The presence of vulnerabilities stemming from insecure design in OT devices and protocols is troubling because of the growing attacker interest in these environments, Santos says. He points to ICS- and OT- specific malware such as Industroyer, Triton and Incontroller as evidence of the increasingly sophisticated capabilities that attackers have begun to deploy in attacking ICS and OT facilities. 

“There is still this lingering notion that attackers don’t understand the environment or proprietary OT technology,” Santos says. 

That is simply not true, he says. Nation-state actors and even well-resourced ransomware groups have demonstrated their ability to access OT environments. Detailed information on OT environments is also available in the public domain and equipment for testing out attacks are easily available in markets for used technology products, he notes.

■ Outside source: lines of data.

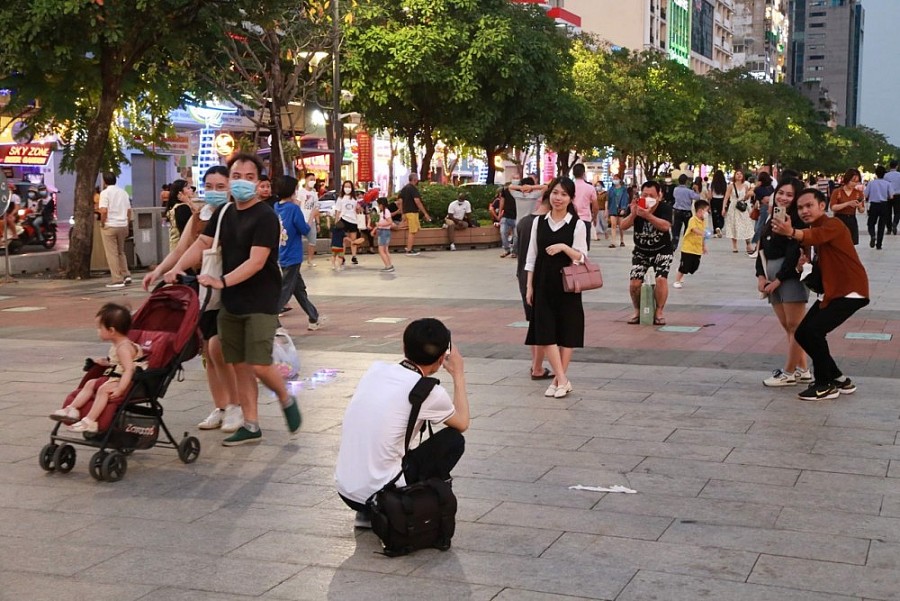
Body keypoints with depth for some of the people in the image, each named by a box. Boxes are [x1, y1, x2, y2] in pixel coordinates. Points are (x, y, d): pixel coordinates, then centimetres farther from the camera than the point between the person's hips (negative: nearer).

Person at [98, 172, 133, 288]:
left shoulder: (105, 193, -9)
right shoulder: (123, 192, 9)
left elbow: (104, 211, -20)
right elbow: (129, 211, 10)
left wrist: (102, 224, -7)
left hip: (109, 226, -6)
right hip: (123, 225, 6)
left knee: (112, 254, -1)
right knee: (121, 252, 20)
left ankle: (117, 280, -3)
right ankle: (126, 275, 12)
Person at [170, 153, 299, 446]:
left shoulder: (265, 217, -12)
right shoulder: (223, 213, 10)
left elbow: (256, 261, -20)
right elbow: (201, 244, 8)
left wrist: (222, 281, -29)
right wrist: (177, 269, -8)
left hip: (261, 303, -6)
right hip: (231, 302, 6)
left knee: (259, 364, -12)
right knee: (239, 366, 7)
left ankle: (286, 399, 16)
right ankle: (251, 425, 16)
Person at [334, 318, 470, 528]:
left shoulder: (375, 368, 3)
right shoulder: (428, 392, -12)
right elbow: (462, 423, 9)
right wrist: (458, 375, 18)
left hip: (344, 490, 6)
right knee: (453, 440, 9)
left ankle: (368, 513, 20)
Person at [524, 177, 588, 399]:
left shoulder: (577, 224, -4)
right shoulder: (539, 222, 6)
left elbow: (581, 257, -5)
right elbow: (532, 256, 8)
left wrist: (564, 248, -22)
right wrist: (529, 286, 4)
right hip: (543, 283, 3)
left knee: (566, 331, 3)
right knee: (545, 331, -4)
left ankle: (559, 379, 14)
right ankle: (562, 379, 0)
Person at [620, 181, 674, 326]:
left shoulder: (665, 208, -16)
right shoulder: (637, 207, -9)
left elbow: (665, 226, -34)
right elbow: (623, 226, -20)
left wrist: (648, 216, -46)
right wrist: (633, 214, -36)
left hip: (662, 251, -2)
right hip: (641, 251, 2)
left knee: (661, 279, -22)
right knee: (634, 283, -10)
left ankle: (659, 313, -4)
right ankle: (638, 311, 14)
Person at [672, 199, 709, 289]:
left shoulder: (703, 221, 8)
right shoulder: (693, 220, -17)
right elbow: (695, 230, -37)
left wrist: (704, 246, 22)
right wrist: (703, 233, -54)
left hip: (697, 249, 8)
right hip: (688, 248, -8)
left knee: (693, 267, 9)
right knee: (684, 267, -3)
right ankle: (677, 281, 12)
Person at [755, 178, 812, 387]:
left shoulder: (797, 220, -10)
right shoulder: (771, 218, 15)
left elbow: (794, 254, -16)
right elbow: (762, 249, 13)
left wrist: (778, 280, -15)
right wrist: (761, 275, 1)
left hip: (791, 275, -9)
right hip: (773, 277, 9)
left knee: (794, 326, -3)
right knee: (787, 327, 11)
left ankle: (789, 373, 1)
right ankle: (802, 370, 18)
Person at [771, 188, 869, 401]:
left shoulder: (833, 225, -17)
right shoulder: (812, 230, 13)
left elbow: (817, 236, -40)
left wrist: (792, 232, -61)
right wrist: (803, 263, -13)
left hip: (850, 291, -10)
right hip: (829, 292, 10)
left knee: (813, 331, -21)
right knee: (802, 334, 4)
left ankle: (825, 385, -5)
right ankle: (839, 380, 18)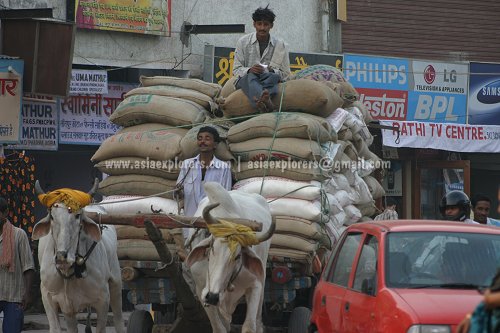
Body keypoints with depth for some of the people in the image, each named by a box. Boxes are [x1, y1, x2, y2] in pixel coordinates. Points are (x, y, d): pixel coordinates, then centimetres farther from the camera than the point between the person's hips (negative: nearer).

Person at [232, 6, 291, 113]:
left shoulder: (280, 45, 7)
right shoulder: (243, 42, 7)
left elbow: (285, 74, 8)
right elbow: (236, 70, 5)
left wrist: (272, 71, -15)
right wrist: (250, 70, -17)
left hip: (269, 78, 1)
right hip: (245, 79, -1)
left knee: (273, 76, -35)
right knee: (251, 77, -38)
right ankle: (266, 101, -73)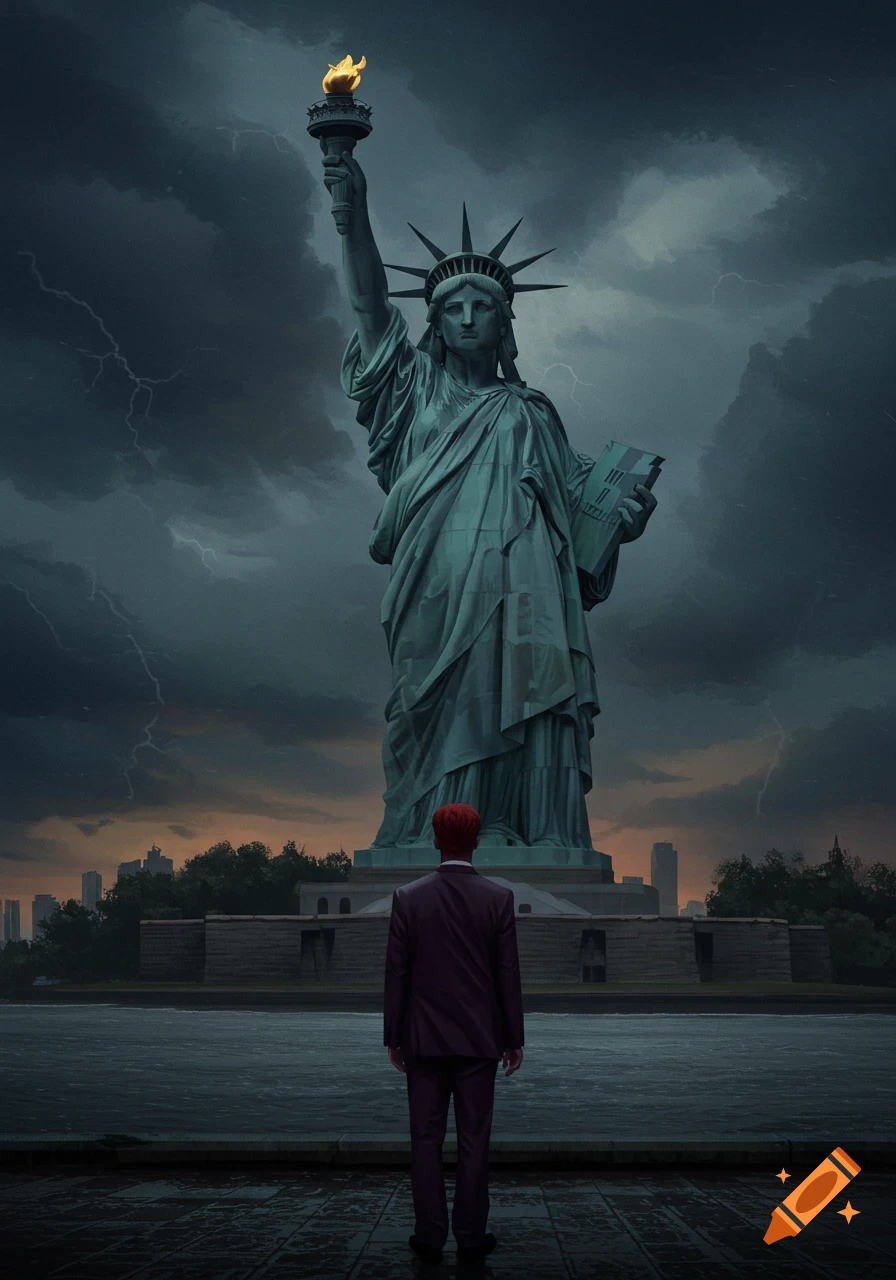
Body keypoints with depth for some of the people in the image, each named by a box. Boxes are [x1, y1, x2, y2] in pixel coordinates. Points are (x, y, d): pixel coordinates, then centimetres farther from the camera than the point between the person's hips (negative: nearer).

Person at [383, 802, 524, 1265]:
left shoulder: (408, 897, -5)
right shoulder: (498, 898, -6)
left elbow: (396, 972, -3)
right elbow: (508, 973, -4)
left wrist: (393, 1037, 6)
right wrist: (514, 1038, 4)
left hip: (424, 1037, 1)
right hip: (478, 1037, 0)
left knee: (426, 1140, 7)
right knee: (473, 1140, 6)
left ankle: (430, 1236, 10)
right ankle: (470, 1236, 10)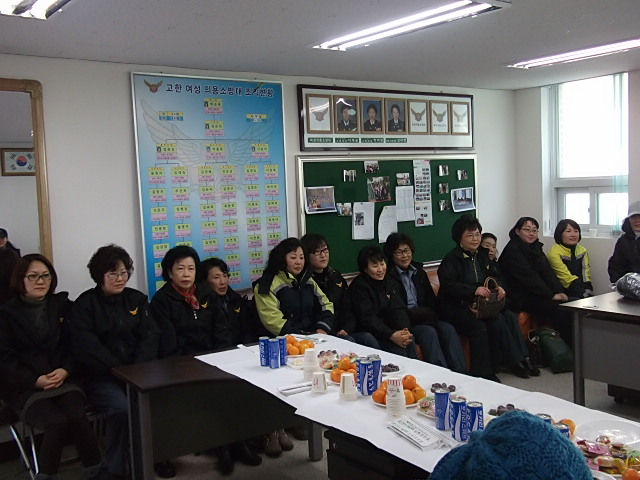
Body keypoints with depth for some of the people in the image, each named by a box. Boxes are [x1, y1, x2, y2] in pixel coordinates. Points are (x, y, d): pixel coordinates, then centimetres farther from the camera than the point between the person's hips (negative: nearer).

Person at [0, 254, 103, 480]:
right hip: (25, 387, -2)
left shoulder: (63, 305, 12)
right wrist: (36, 380, -15)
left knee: (77, 417, -27)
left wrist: (65, 370, -11)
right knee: (57, 421, -29)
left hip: (63, 379, 2)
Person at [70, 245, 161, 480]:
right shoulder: (84, 304, -1)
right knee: (121, 408, -31)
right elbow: (87, 347, -12)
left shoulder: (137, 299, 11)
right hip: (101, 376, -3)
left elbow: (149, 336, 1)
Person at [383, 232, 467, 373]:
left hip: (425, 317, 6)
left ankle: (461, 372, -25)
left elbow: (431, 298, 18)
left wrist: (432, 313, -4)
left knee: (447, 328, -20)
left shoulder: (419, 272, 19)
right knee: (430, 332, -30)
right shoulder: (388, 276, -4)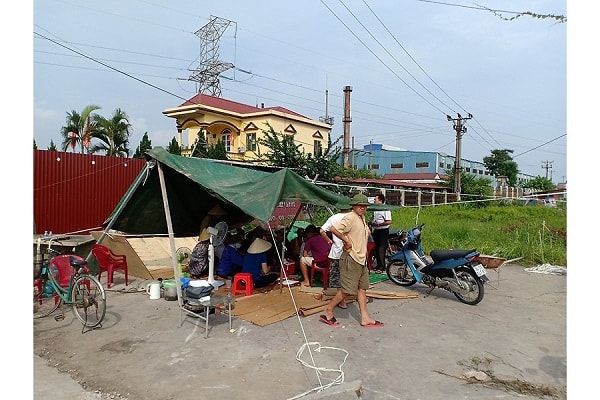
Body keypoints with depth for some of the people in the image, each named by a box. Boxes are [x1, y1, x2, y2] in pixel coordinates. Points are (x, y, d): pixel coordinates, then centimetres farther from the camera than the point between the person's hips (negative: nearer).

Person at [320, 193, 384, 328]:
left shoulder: (362, 218, 14)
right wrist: (347, 241, -21)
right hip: (351, 259, -10)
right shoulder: (350, 217, -16)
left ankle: (365, 318, 18)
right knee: (347, 290, -4)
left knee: (362, 288, 11)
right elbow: (334, 229, -29)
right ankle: (328, 312, 10)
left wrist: (364, 253, 16)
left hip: (361, 259, 10)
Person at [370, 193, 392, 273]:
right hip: (376, 231, 8)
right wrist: (372, 223, 5)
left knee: (381, 249, -9)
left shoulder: (386, 209, -11)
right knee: (376, 249, 10)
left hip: (383, 231, -8)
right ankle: (378, 266, 20)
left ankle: (382, 267, -2)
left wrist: (379, 224, -20)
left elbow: (389, 222, -17)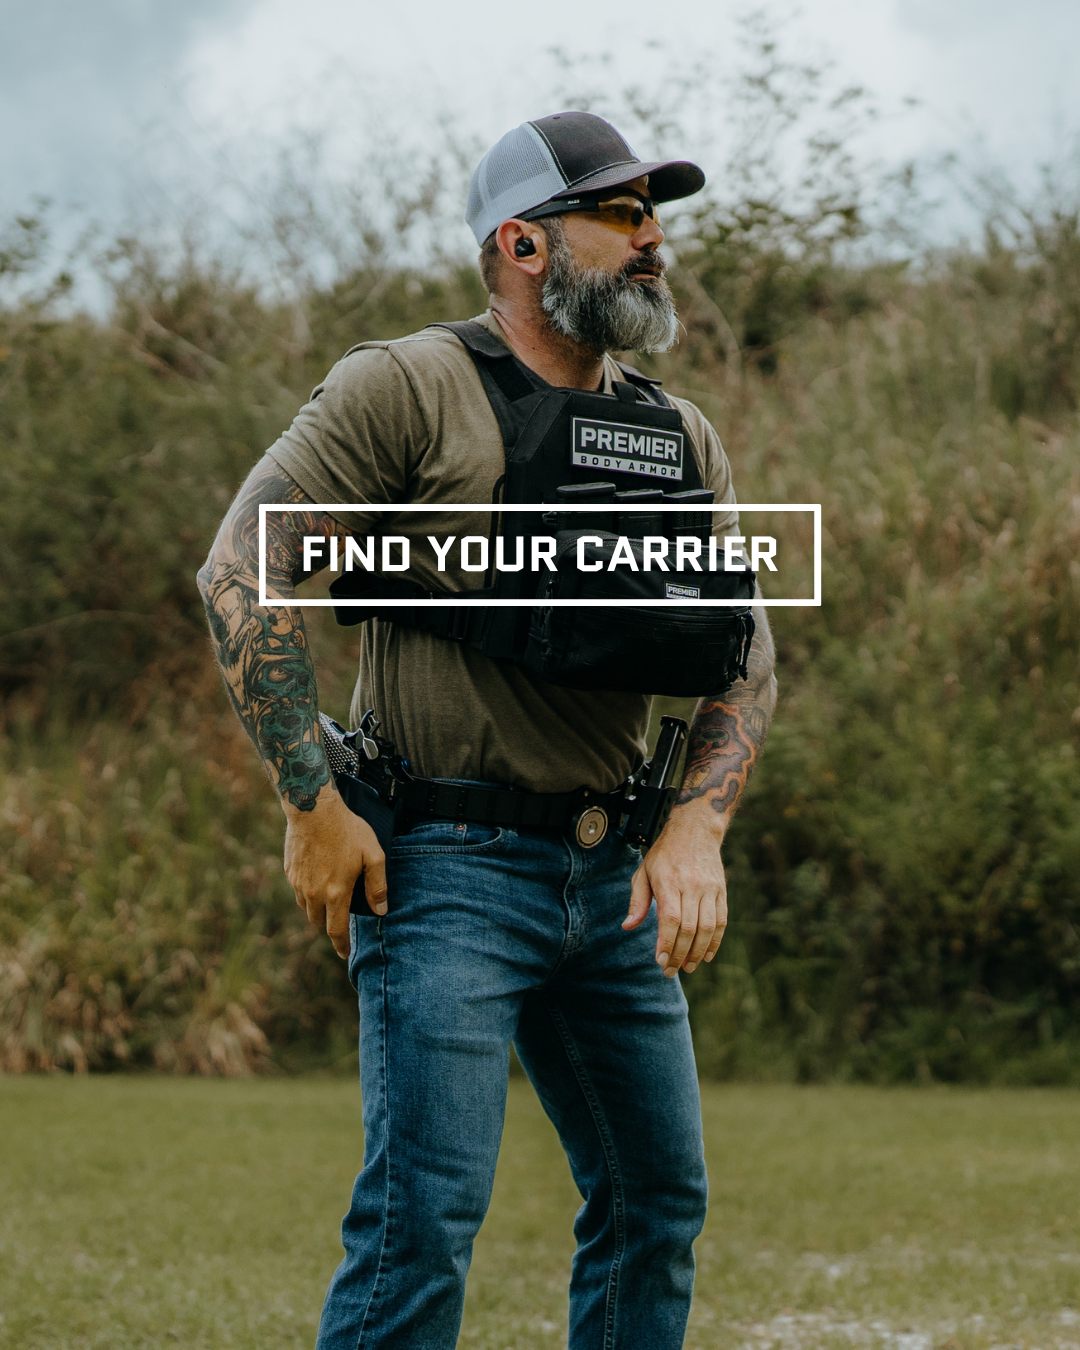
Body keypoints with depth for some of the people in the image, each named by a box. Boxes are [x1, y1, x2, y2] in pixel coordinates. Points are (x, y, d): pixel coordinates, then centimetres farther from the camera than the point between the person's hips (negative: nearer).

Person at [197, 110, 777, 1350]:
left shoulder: (680, 442, 12)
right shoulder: (407, 389, -8)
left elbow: (744, 659, 12)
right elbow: (241, 570, -12)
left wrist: (697, 826, -6)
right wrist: (311, 805, -15)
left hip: (612, 874, 7)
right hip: (449, 871, -7)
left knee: (658, 1199, 11)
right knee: (424, 1213, -12)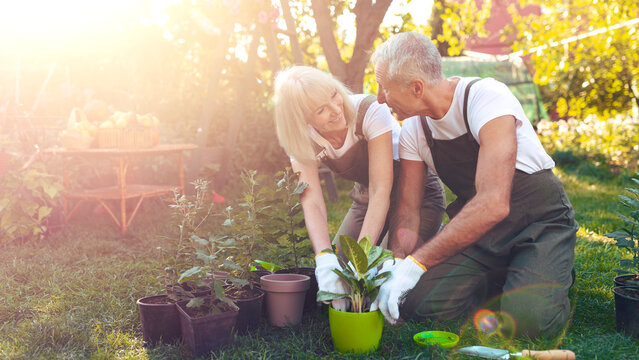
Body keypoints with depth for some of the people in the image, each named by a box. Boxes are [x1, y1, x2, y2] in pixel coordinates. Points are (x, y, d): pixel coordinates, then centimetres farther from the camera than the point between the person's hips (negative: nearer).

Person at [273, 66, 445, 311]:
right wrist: (325, 260, -45)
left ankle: (432, 235, 10)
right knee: (333, 275, -3)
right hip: (365, 197, 5)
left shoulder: (370, 112, -32)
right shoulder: (301, 141, -17)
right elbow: (312, 203, -28)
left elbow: (381, 191, -34)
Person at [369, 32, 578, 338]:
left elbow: (493, 204, -36)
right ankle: (503, 280, 7)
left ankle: (548, 279, 4)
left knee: (527, 317, -30)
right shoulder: (413, 130, -3)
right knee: (417, 300, -18)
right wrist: (394, 266, -23)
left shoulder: (486, 97, -25)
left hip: (540, 221, -5)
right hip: (474, 227, 5)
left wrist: (415, 263, -36)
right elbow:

“OT/ICS and IoT environments are becoming the preferred targets by cybercriminals, for many reasons,” says Bud Broomhead, CEO at Viakoo. 

Among them is the growing use of vulnerable open source components — such as Log4j — in OT/ICS environments and the fact that the systems are often managed outside the IT department. 

“Often OT/ICS teams lack the IT skills to maintain complete cyber hygiene” and are focused on operational issues instead, Broomhead says. As a result, there is little oversight over patching practices and password management. OT/ICS devices are often also not visible to IT, or sometimes to the organizations managing them. 

Another issue is that devices are often used well past the manufacturer's support time frame. 

“Many OT/ICS devices are in operation past the time the manufacturer is supporting patches or updates,” Broomhead says. “Security solutions used for IT systems do not work for OT/ISC environments. OT/ICS devices do not accept agents, and therefore organizations must implement solutions, such as for patching, certificate management, and password rotations specifically designed for OT/ISC environments.”

Parkin also urges organizations to pay attention to the fundamental security practices such as keeping patches up to date and implementing proper network segmentation and isolation to keep OT and ICS environments away from public access. 

“The management and control platforms should have proper isolation and authentication, including multi-factor authentication, and there should be some kind of traffic monitoring in place to make sure [OT] is only being accessed by authorized users from authorized locations,” he says.